René Marik im Ludwigsburger Scala

Am 10. Februar erwartet Ludwigsburg mal wieder großen Besuch: René Marik ist zu Gast im Scala. Worte wie „Rapante“ und „Autsch‘n“ kommen da zuerst in den Kopf – aber der Tausendsassa kann noch viel mehr als Puppen zu absurden Märchengestalten zu machen. Der Komiker, Gitarrist, Sänger, Schauspieler und diplomierte Puppenspieler kann auch seine eigene Geschichte gekonnt ins Rampenlicht verfrachten.
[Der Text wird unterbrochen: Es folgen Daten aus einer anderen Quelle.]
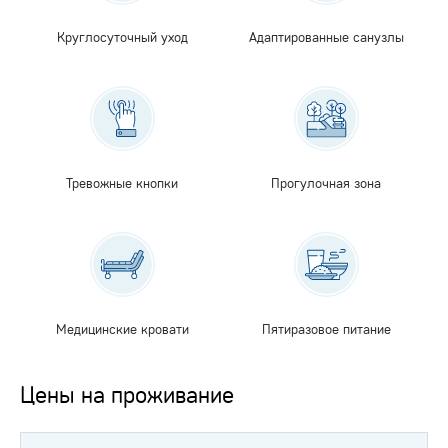
Круглосуточный уход
Адаптированные санузлы
Тревожные кнопки
Прогулочная зона
Медицинские кровати
Пятиразовое питание
Цены на проживание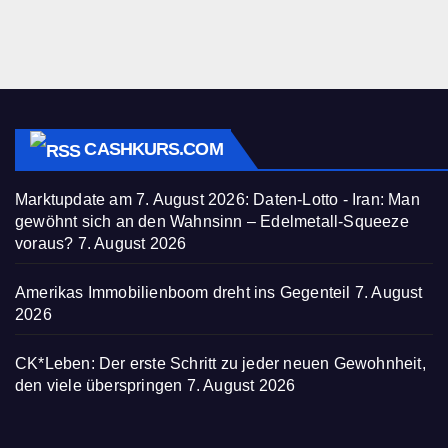
CASHKURS.COM
Marktupdate am 7. August 2026: Daten-Lotto - Iran: Man
gewöhnt sich an den Wahnsinn – Edelmetall-Squeeze
voraus?
7. August 2026
Amerikas Immobilienboom dreht ins Gegenteil
7. August
2026
CK*Leben: Der erste Schritt zu jeder neuen Gewohnheit,
den viele überspringen
7. August 2026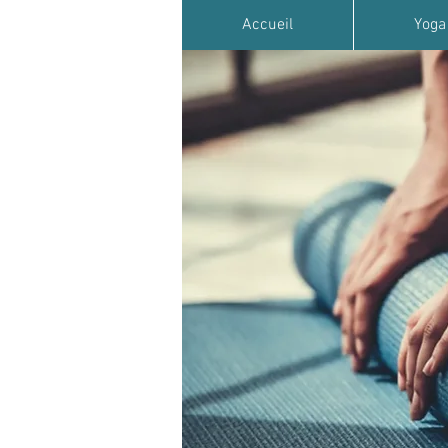
Accueil
Yoga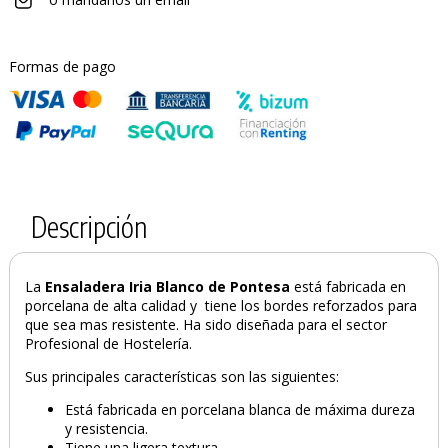
Formas de pago
Descripción
La
Ensaladera Iria Blanco de Pontesa
está fabricada en
porcelana de alta calidad y
tiene los bordes reforzados para
que sea mas resistente. Ha sido diseñada para el sector
Profesional de Hostelería.
PRODUCTO AÑADIDO AL CARRITO
Sus principales características son las siguientes:
Está fabricada en porcelana blanca de máxima dureza
y resistencia.
Tiene una ligera textura.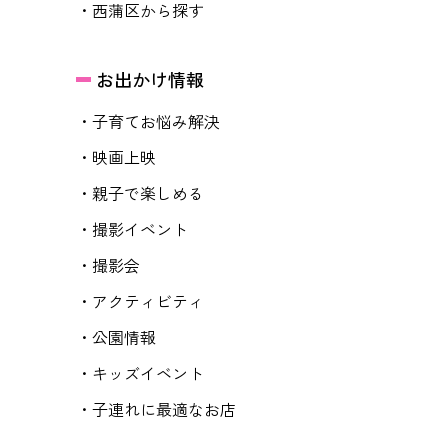
・西蒲区から探す
お出かけ情報
・子育てお悩み解決
・映画上映
・親子で楽しめる
・撮影イベント
・撮影会
・アクティビティ
・公園情報
・キッズイベント
・子連れに最適なお店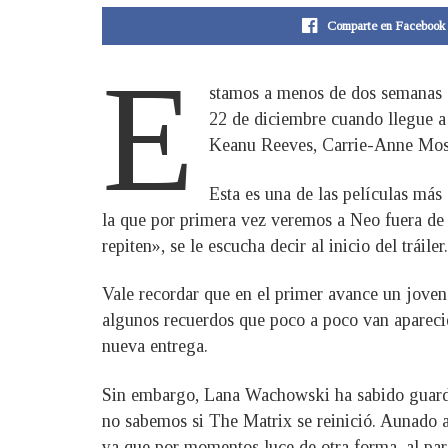
Comparte en Facebook
E
stamos a menos de dos semanas de
22 de diciembre cuando llegue 
Keanu Reeves, Carrie-Anne Moss
Esta es una de las películas más e
la que por primera vez veremos a Neo fuera de
repiten», se le escucha decir al inicio del tráiler.
Vale recordar que en el primer avance un joven
algunos recuerdos que poco a poco van aparecien
nueva entrega.
Sin embargo, Lana Wachowski ha sabido guardar 
no sabemos si The Matrix se reinició. Aunado a
ya que por momentos luce de otra forma, al par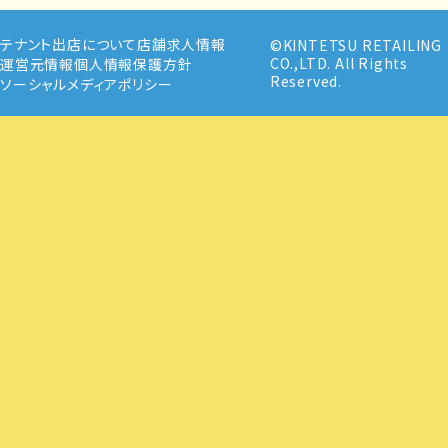
テナント出店について
店舗求人情報
©KINTETSU RETAILING
CO.,LTD. All Rights
運営元情報
個人情報保護方針
Reserved.
ソーシャルメディアポリシー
In seinem Roman „Wie einmal ein Bagger auf mich fiel. Eine Provinzjugend.“ erzählt er von seinem Leben vor Fernsehauftritten und seinem Erfolg mit Maulwurf und Co. Liebevoll und sehr lustig wendet er sich seiner Kindheit im Westerwald zu.
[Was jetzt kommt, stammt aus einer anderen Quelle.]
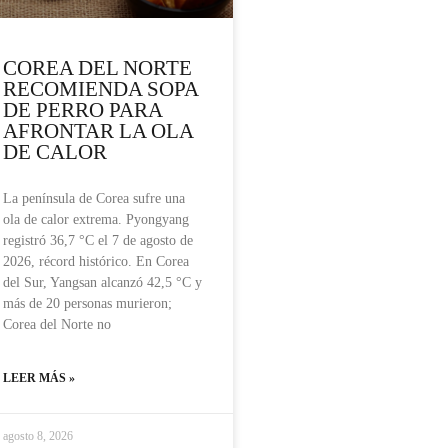
COREA DEL NORTE
RECOMIENDA SOPA
DE PERRO PARA
AFRONTAR LA OLA
DE CALOR
La península de Corea sufre una
ola de calor extrema. Pyongyang
registró 36,7 °C el 7 de agosto de
2026, récord histórico. En Corea
del Sur, Yangsan alcanzó 42,5 °C y
más de 20 personas murieron;
Corea del Norte no
LEER MÁS »
agosto 8, 2026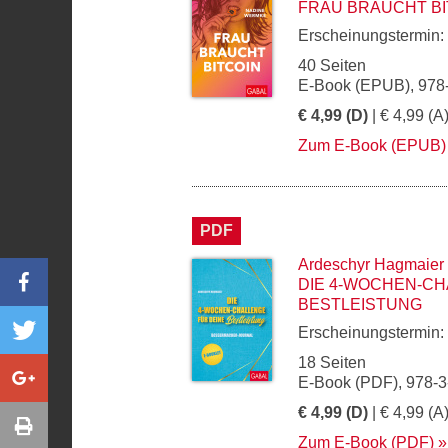
FRAU BRAUCHT BI
Erscheinungstermin:
40 Seiten
E-Book (EPUB), 978
€ 4,99 (D)
| € 4,99 (A
Zum E-Book (EPUB)
PDF
Ardeschyr Hagmaier
DIE 4-WOCHEN-CH
BESTLEISTUNG
Erscheinungstermin:
18 Seiten
E-Book (PDF), 978-
€ 4,99 (D)
| € 4,99 (A
Zum E-Book (PDF)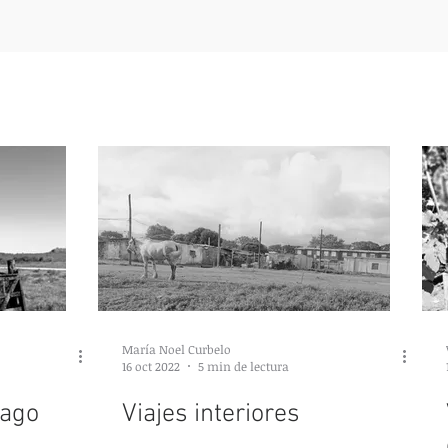
María Noel Curbelo
16 oct 2022
5 min de lectura
pago
Viajes interiores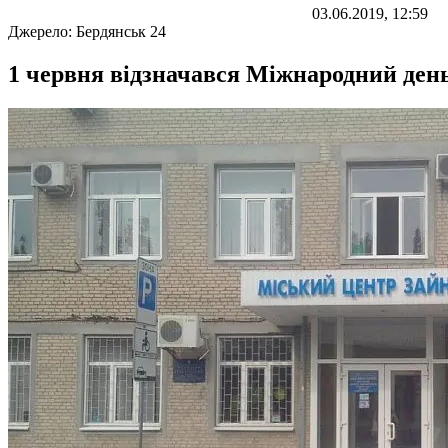
03.06.2019, 12:59
Джерело:
Бердянськ 24
1 червня відзначався Міжнародний день з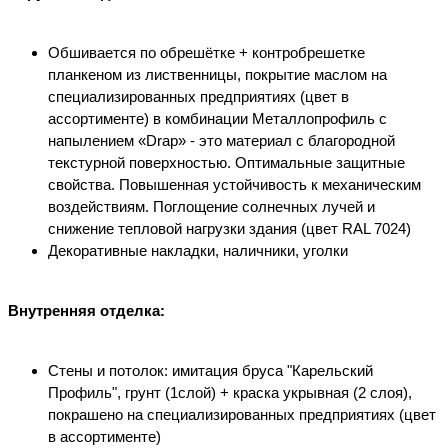
Обшивается по обрешётке + контробрешетке
планкеном из лиственницы, покрытие маслом на
специализированных предприятиях (цвет в
ассортименте) в комбинации Металлопрофиль с
напылением «Drap» - это материал с благородной
текстурной поверхностью. Оптимальные защитные
свойства. Повышенная устойчивость к механическим
воздействиям. Поглощение солнечных лучей и
снижение тепловой нагрузки здания (цвет RAL 7024)
Декоративные накладки, наличники, уголки
Внутренняя отделка:
Стены и потолок: имитация бруса "Карельский
Профиль", грунт (1слой) + краска укрывная (2 слоя),
покрашено на специализированных предприятиях (цвет
в ассортименте)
Ganz normale Dinge quälen ihn da: Pickel, schöne Mädchen, aber auch die dörfliche Langeweile. Aber er wäre wohl nicht der René Marik, den wir heute kennen, wäre das Ganze nicht auch mit etwas Absurdität gewürzt. So ist der Komiker, der am 1. Juni dieses Jahr seinen 50. Geburtstag feiert, in einer Bundeswehr-Kaserne aufgewachsen.
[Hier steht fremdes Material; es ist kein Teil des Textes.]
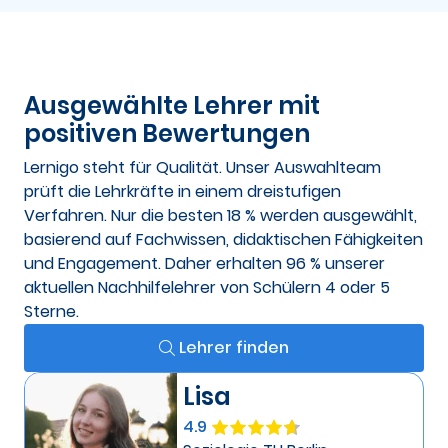
Ausgewählte Lehrer mit
positiven Bewertungen
Lernigo steht für Qualität. Unser Auswahlteam
prüft die Lehrkräfte in einem dreistufigen
Verfahren. Nur die besten 18 % werden ausgewählt,
basierend auf Fachwissen, didaktischen Fähigkeiten
und Engagement. Daher erhalten 96 % unserer
aktuellen Nachhilfelehrer von Schülern 4 oder 5
Sterne.
Lehrer finden
Lisa
4.9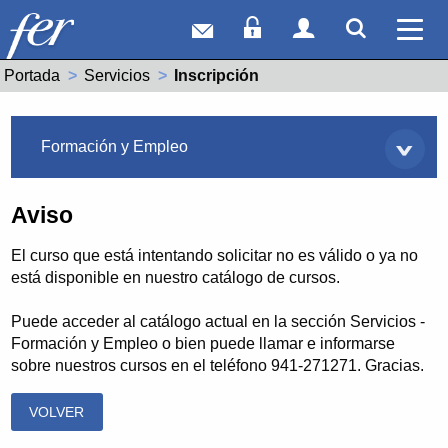
Correo web
Acceso Socios
Acceso Usuar
Mostrar
Ver 
Portada
Servicios
Actual:
Inscripción
Servicios
Formación y Empleo
Aviso
El curso que está intentando solicitar no es válido o ya no
está disponible en nuestro catálogo de cursos.
Puede acceder al catálogo actual en la sección Servicios -
Formación y Empleo o bien puede llamar e informarse
sobre nuestros cursos en el teléfono 941-271271. Gracias.
VOLVER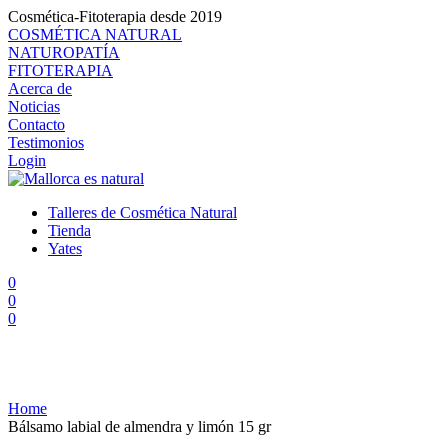
Cosmética-Fitoterapia desde 2019
COSMÉTICA NATURAL
NATUROPATÍA
FITOTERAPIA
Acerca de
Noticias
Contacto
Testimonios
Login
Talleres de Cosmética Natural
Tienda
Yates
0
0
0
Home
Bálsamo labial de almendra y limón 15 gr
Kasernen kennen die Ludwigsburger nur zu gut, aber wie es ist, in einer zu Leben – das ist nochmal etwas ganz Anderes. Am 10. Februar können Sie ihm ab 20 Uhr lauschen, wie er aus seinem Buch vorliest und davon erzählt. Außerdem wird die Scala Montagslesung vom Kontrabassisten Bodo Goldbeck begleitet – er spielt tolle Coverversionen bekannter Songs.